Learn the basics of bioinformatics such as accessing, analyzing, and interpreting biological data using common databases and tools.
Course participants will learn practical bioinformatics approaches to the study of sequence similarity, phylogenetic analysis, gene expression, homology, polymorphisms, and 3-D structure and function, using an animal photoreceptor family as an example.
Learn to identify DNA polymorphisms that may lead to human disease.
Course participants will learn to identify DNA polymorphisms that may lead to human disease, by first learning to analyze genomic data from public databases using the powerful National Center for Biotechnology Information *(NCBI) integrated resources. This course provides practical instruction in integrating a variety of databases and tools so participants can ultimately create a discovery-based pipeline system to facilitate genetic testing, drug design, and disease-based research efforts.
Learn to use *NCBI BLAST®, the most commonly used sequence similarity program.
Course participants will learn to BLAST nucleotide and protein sequence data for simple to in-depth similarity comparison using the BLAST programs and interface, including genomic BLAST and population genetics applications.
Learn to use the Gene database entries as a launching pad for the bioinformatics discovery process.
Course participants will learn to navigate *NCBI’s hand-curated Gene database to obtain information about a human gene such as its mRNA and genomic sequence, gene structure (exon-intron locations), and function and phenotypes associated with mutations. Participants will also learn to determine whether SNPs in the coding region of a gene are known to alter the function of the protein product.
Learn to use Perl-based scripts for high-throughput data queries, extraction, and parsing.
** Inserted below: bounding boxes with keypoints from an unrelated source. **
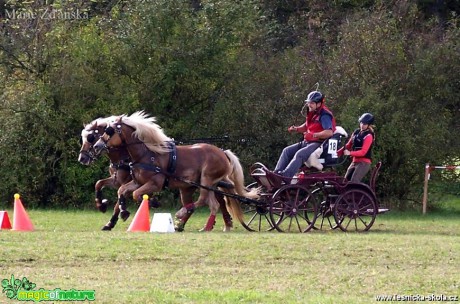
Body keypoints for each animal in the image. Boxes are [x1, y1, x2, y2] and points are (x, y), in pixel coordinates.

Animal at [93, 111, 258, 233]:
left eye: (110, 131)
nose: (96, 145)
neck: (146, 154)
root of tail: (223, 152)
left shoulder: (154, 183)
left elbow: (136, 195)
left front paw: (153, 202)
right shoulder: (137, 182)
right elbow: (122, 190)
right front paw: (123, 212)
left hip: (206, 179)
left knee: (204, 200)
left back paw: (182, 214)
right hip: (201, 185)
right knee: (213, 203)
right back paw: (203, 226)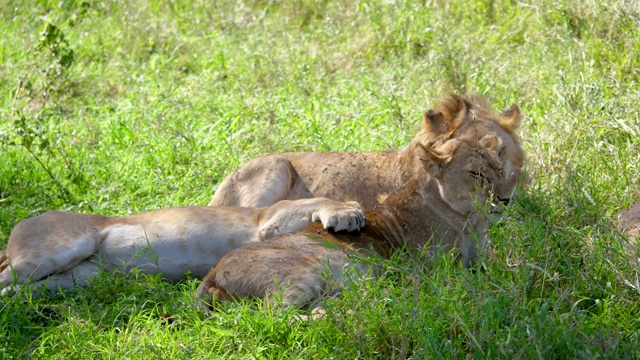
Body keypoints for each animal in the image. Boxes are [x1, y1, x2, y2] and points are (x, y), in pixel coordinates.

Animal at [1, 197, 364, 296]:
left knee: (19, 290)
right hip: (55, 250)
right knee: (6, 277)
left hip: (78, 276)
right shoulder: (269, 219)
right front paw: (348, 214)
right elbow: (320, 199)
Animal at [195, 136, 516, 310]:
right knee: (273, 314)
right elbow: (468, 281)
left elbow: (508, 270)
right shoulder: (432, 271)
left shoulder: (483, 259)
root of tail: (212, 275)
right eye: (476, 174)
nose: (505, 199)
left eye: (499, 168)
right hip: (304, 272)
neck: (470, 221)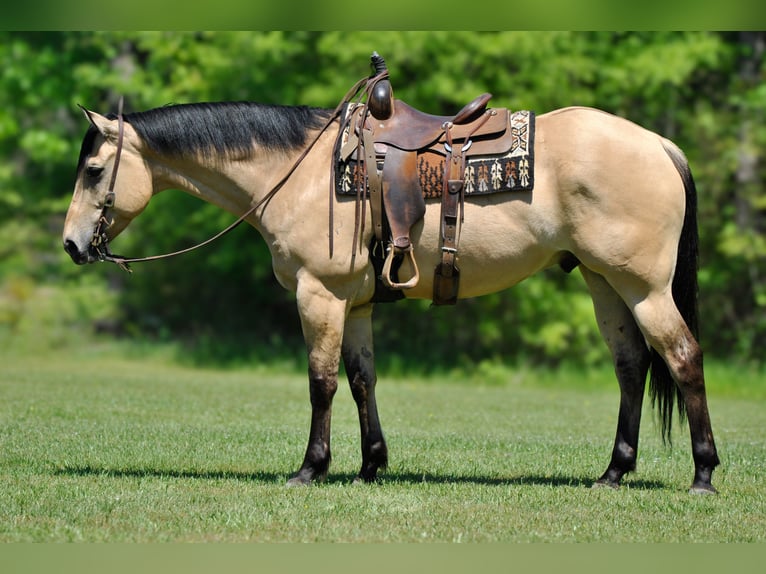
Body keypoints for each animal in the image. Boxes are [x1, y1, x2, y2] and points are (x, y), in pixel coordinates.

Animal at [62, 94, 720, 493]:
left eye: (93, 171)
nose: (71, 243)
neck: (302, 173)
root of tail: (658, 143)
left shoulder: (319, 295)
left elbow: (321, 382)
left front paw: (311, 468)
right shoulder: (353, 303)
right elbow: (361, 380)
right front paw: (371, 463)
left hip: (644, 287)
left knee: (684, 358)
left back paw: (704, 473)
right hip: (603, 281)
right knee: (632, 366)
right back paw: (613, 472)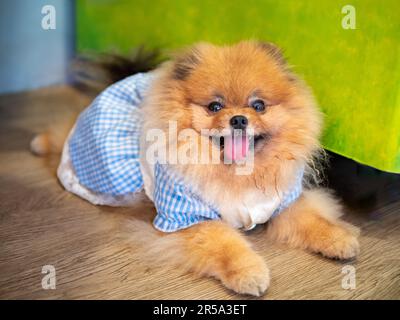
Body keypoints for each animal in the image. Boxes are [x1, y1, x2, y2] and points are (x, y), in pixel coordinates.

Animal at [32, 41, 360, 296]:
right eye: (215, 106)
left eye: (258, 105)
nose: (238, 119)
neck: (238, 174)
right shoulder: (187, 215)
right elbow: (226, 243)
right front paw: (249, 271)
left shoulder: (279, 201)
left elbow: (312, 220)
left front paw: (340, 238)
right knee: (64, 132)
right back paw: (39, 142)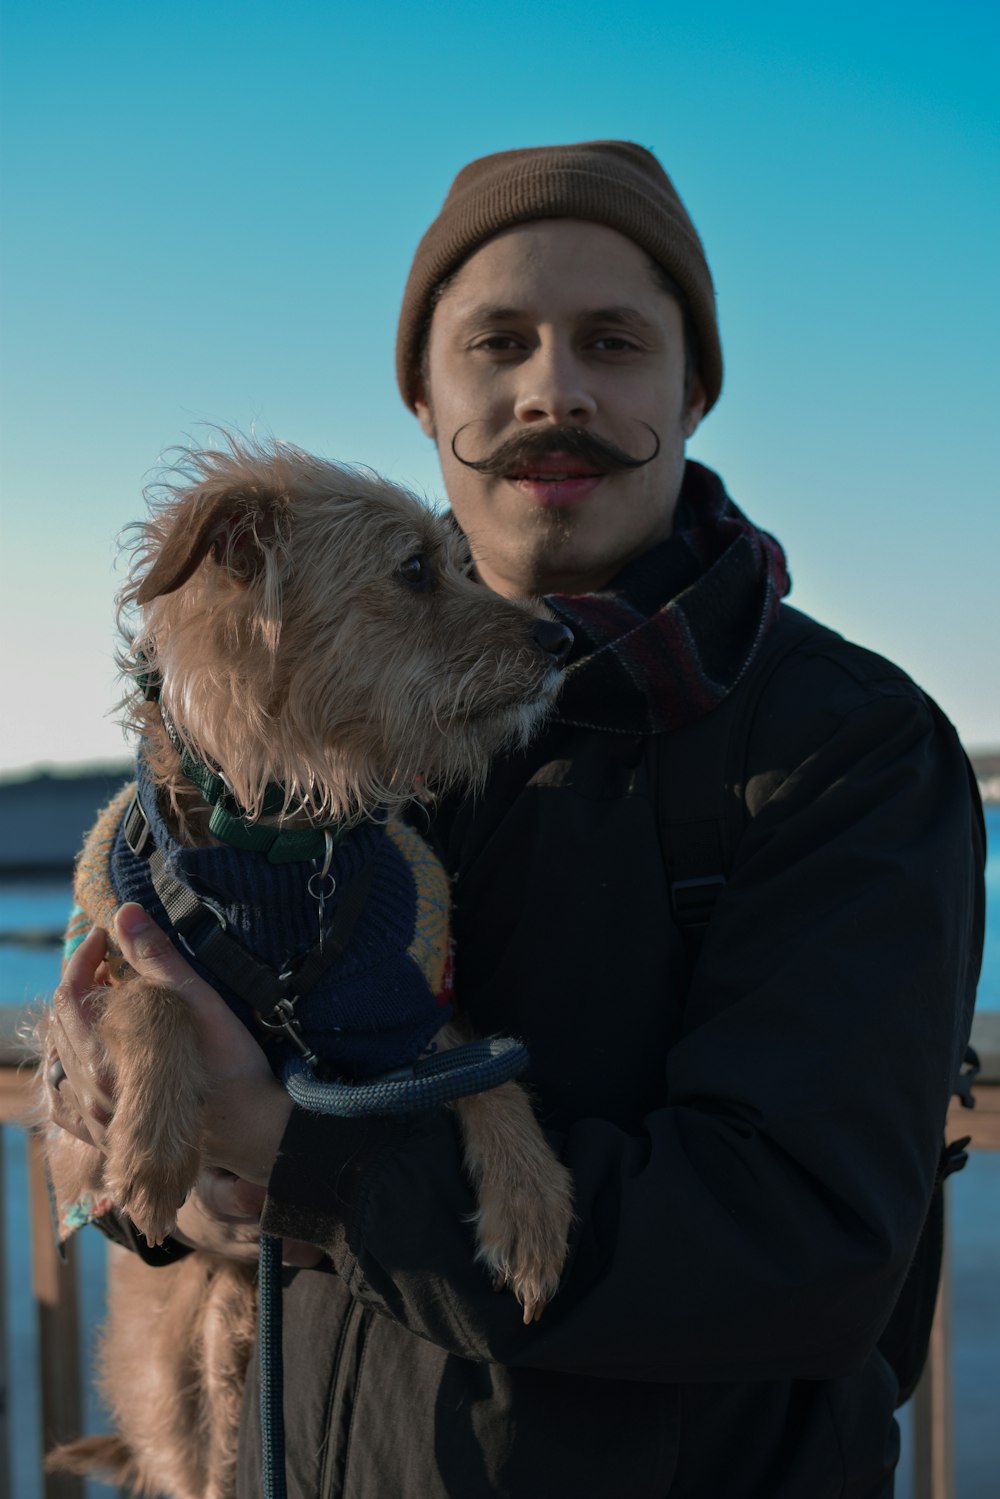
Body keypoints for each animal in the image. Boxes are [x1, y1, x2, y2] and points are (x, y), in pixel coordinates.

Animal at [41, 437, 569, 1499]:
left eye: (459, 565)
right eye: (415, 569)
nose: (565, 636)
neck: (285, 844)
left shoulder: (406, 1006)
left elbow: (488, 1067)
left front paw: (530, 1201)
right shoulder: (91, 995)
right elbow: (154, 993)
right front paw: (152, 1136)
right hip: (188, 1370)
Course participants will learn how to use Perl scripts to access, download, and format databank entries in bulk. Once data is extracted and saved into a commonly used format (including FASTA, XML, TXT) participants will learn to identify essential annotation fields and use scripting to parse out research specific information such as chromosome location, gene id, synonyms, organisms, accession numbers and many more.
In addition, participants will gain a working knowledge of database query syntax, critical for efficient and relevant results.
Learn to visualize and annotate 3-D protein structures.
Course participants will learn to use *NCBI's Cn3D program, identify conserved domain(s) present in a protein, search for other proteins containing similar domain(s), explore a 3-D modeling template for the query protein, and find distant sequence homologs that may not be identified in the results of a BLAST search.
The advanced Structures course is recommended for those already familiar with 3-D protein structure databases.
Learn to mine and integrate the search results of biological databases.
Course participants will learn to use the complex *NCBI Entrez cross-database global search engine (Entrez), and how to integrate the search results of the various databases. The databases covered in this course are PubMed®, Nucleotide and Protein Sequence, Gene Expression, PubChem, Protein Structures, Complete Genomes, Taxonomy, and others. This course will provide tips on effective search strategies for Entrez databases, and the best strategies for accessing the records in various formats.
Learn how to access, download, and analyze microbial genome sequences and annotations.
Course participants will learn how to access the microbial genome sequences and annotations, navigate through and download the gene and protein datasets, and use the available genomic and comparative genomic analysis tools. The course will address practical discovery questions such as “Are there identifiable genes in microbial genomes that may be horizontally transferred” and “What are the differences between closely-related pathogenic and non-pathogenic bacteria”.
Learn how to get the most out of the PubChem databases of over 20 million unique small molecule structures.
Course participants will learn to navigate the contents and understand the organization of the PubChem databases. Participants will also learn how these data are submitted to and curated by *NCBI, and how to find links from a given compound to related data including bioactivity studies, literature abstracts, protein sequences, protein structures, genes, and diseases.
Learn how to find structurally similar chemicals to a given compound.
Course participants will learn to find chemicals with similar structures based on bonding, stereochemistry, molecular parameters, and the presence or absence of substructures or isotopes. Participants will also learn to find sets of compounds with defined bioactivity profiles, and use these sets to guide more in-depth searching for related compounds
Learn how to use and mine the polymorphism data at the *NCBI.
Course participants will learn to use the Single Nucleotide Polymorphism database (dbSNP), a primary repository of polymorphism data submitted from individual research and large-scale population studies—such as the HapMap project and Framingham study. Participants will also learn to navigate through and interpret dbSNP entries, analyze current SNP data with respect to mutant proteins, population genetics, and genotype to phenotype correlations, and understand SNP data in the larger context of genomic biology and disease-based research.
Learn how to analyze genomes from virulent pathogens.
Course participants will learn about the data and analytical tools available for disease-based research with a particular focus on the HIV and Influenza viruses. The course begins with a review of the typical sequence submission process and the annotation of a viral record, and concludes with a thorough investigation of the analytical tools for SNP discovery and genotyping such as *NCBI’s Influenza Virus Resource (IVR) and the Retrovirus Genomes tools, and the CDC and the LANL HIV database pages.